Il s'agit de l'un des 47 projets stratégiques sélectionnés par la Commission européenne dans le cadre du règlement de l'UE sur les matières premières critiques. L’usine verra le jour dans le Latium, dans la province de Frosinone.


C'est en Italie, à Frosinone (Latium), que sera implantée la première usine européenne dédiée à la récupération des terres rares issues des aimants permanents provenant des déchets d'équipements électriques et électroniques. Le ministère italien de l'Environnement et de la Sécurité énergétique a autorisé la mise en œuvre de ce projet stratégique, l’un des 47 projets stratégiques sélectionnés par la Commission européenne dans le cadre du règlement de l'UE sur les matières premières critiques.
Renforcement de la souveraineté industrielle de l’Europe
Cette initiative vise à renforcer la filière tant à l’échelle italienne qu’européenne du recyclage des matières premières critiques, et à contribuer à la réalisation des objectifs fixés par l'Europe en matière de sécurité d'approvisionnement, d'économie circulaire et de transition industrielle. Aujourd’hui, le marché est largement dominé par la Chine.
« Garantir l'approvisionnement en matières premières critiques, c'est aujourd'hui renforcer notre autonomie industrielle, énergétique et technologique. La récupération des terres rares issues des DEEE [déchets d’équipements électriques et électroniques] est un défi environnemental, mais aussi un choix de politique industrielle qui vise à réduire les dépendances extérieures et à faire de l'Italie un acteur de premier plan et compétitif », a déclaré la vice-ministre de l'Environnement et de la Sécurité énergétique, Vannia Gava.
Récupération des déchets électroniques critiques
Le processus de récupération des terres rares (TR) s'articule en deux étapes.

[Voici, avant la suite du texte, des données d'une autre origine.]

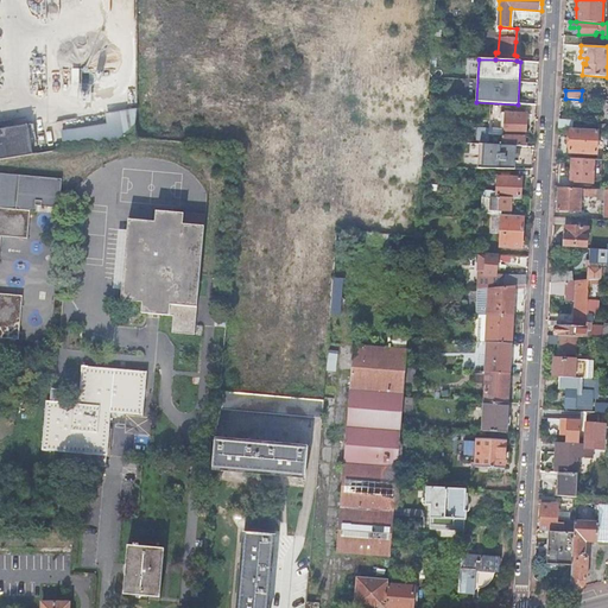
[(107,115),(109,125),(62,132),(64,150),(134,139),(135,109),(107,115)]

La première phase prévoit le démontage des aimants, la seconde la récupération des oxalates de terres rares par hydrométallurgie. L'usine de démontage sera capable de traiter mille tonnes par an de rotors électriques, tandis que l'usine hydrométallurgique pourra traiter deux mille tonnes par an d'aimants permanents provenant de différentes sources, telles que les disques durs et les moteurs électriques de petite et grande taille. Au total, on estime qu’environ 500 tonnes d’oxalates de terres rares seront récupérées chaque année, un volume suffisant pour alimenter un million de disques durs et d’ordinateurs portables, ainsi que 10 millions d’aimants permanents destinés au secteur de l’automobile électrique.